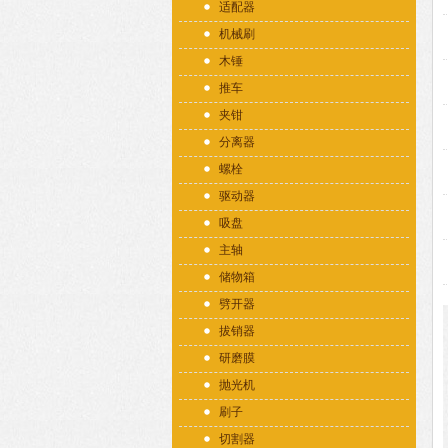
适配器
机械刷
木锤
推车
夹钳
分离器
螺栓
驱动器
吸盘
主轴
储物箱
劈开器
拔销器
研磨膜
抛光机
刷子
切割器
□ □ □ □
● **What is being asked**
Give back all of the data exactly, but not the pictures.

● **Written solution**
适配器
机械刷
木锤
推车
夹钳
分离器
螺栓
驱动器
吸盘
主轴
储物箱
劈开器
拔销器
研磨膜
抛光机
刷子
切割器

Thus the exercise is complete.